Дзержинский задумчиво повторил:
- "Тоскливый, серый российский ужас". Ты дурно сказал, Янек. Если это так - отчего нас так туда тянет? Отчего каждый из нас готов жизнь отдать - не только за несчастных поляков, но и за русских, грузин, армян. Нельзя обезличивать, ничего нельзя обезличивать, иначе мы сами станем маленькими, обезличенными тварями. Не "темный" и не "серый", Янек. Больной. Больная страна. Но разве врач вправе называть того, кто болен, бредит, кто ужас несет в жару, околесицу, разве вправе он обижать этого несчастного гадким словом? Я верю, что если точно определить зло, поставить диагноз, объяснить, откуда можно и нужно звать избавление от недуга, - болезнь сожрет самое себя: организм, здоровье, разум сильнее хвори, Янек, поверь мне, - сильнее.

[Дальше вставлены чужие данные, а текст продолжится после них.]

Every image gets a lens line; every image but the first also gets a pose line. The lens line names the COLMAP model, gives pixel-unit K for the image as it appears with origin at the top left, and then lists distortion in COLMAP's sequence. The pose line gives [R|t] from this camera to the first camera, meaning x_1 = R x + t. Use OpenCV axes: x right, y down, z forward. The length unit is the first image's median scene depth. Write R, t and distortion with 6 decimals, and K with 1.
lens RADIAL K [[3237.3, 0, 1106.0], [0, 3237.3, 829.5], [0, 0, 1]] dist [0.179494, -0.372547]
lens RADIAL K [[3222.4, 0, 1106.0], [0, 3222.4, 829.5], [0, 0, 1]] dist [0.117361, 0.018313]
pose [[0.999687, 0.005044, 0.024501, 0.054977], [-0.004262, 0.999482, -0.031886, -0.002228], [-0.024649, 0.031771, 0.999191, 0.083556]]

(Когда по прошествии многих месяцев Каляев увидел окровавленного Егора Сазонова, которого били городовые и лотошники, а потом с близким ужасом уперся взглядом в дымные куски мяса, словно говядина на базаре ранним утром, когда только-только с боен приезжают, и были эти куски дымного мяса тем, что раньше обнимало понятие министра внутренних дел империи Вячеслава Константиновича фон Плеве, тошнота подступила к горлу и вспомнилось ему лицо Азефа, и костюм, который был обсыпан хлебными крошками, и быстрое чавканье сильного рта.
Каляев тогда сказал себе: "Теперь я не имею права на жизнь". Потом он запрещал себе повторять эти слова; он мучился, считая слова эти проявлением слабости, и поэтому настоял на своей смерти - великого князя Сергея убил он, и был повешен, и когда шел к виселице, заставлял себя видеть множество смеющихся, чистых, открытых, добрых глаз, и только очень боялся увидеть глаза матери.)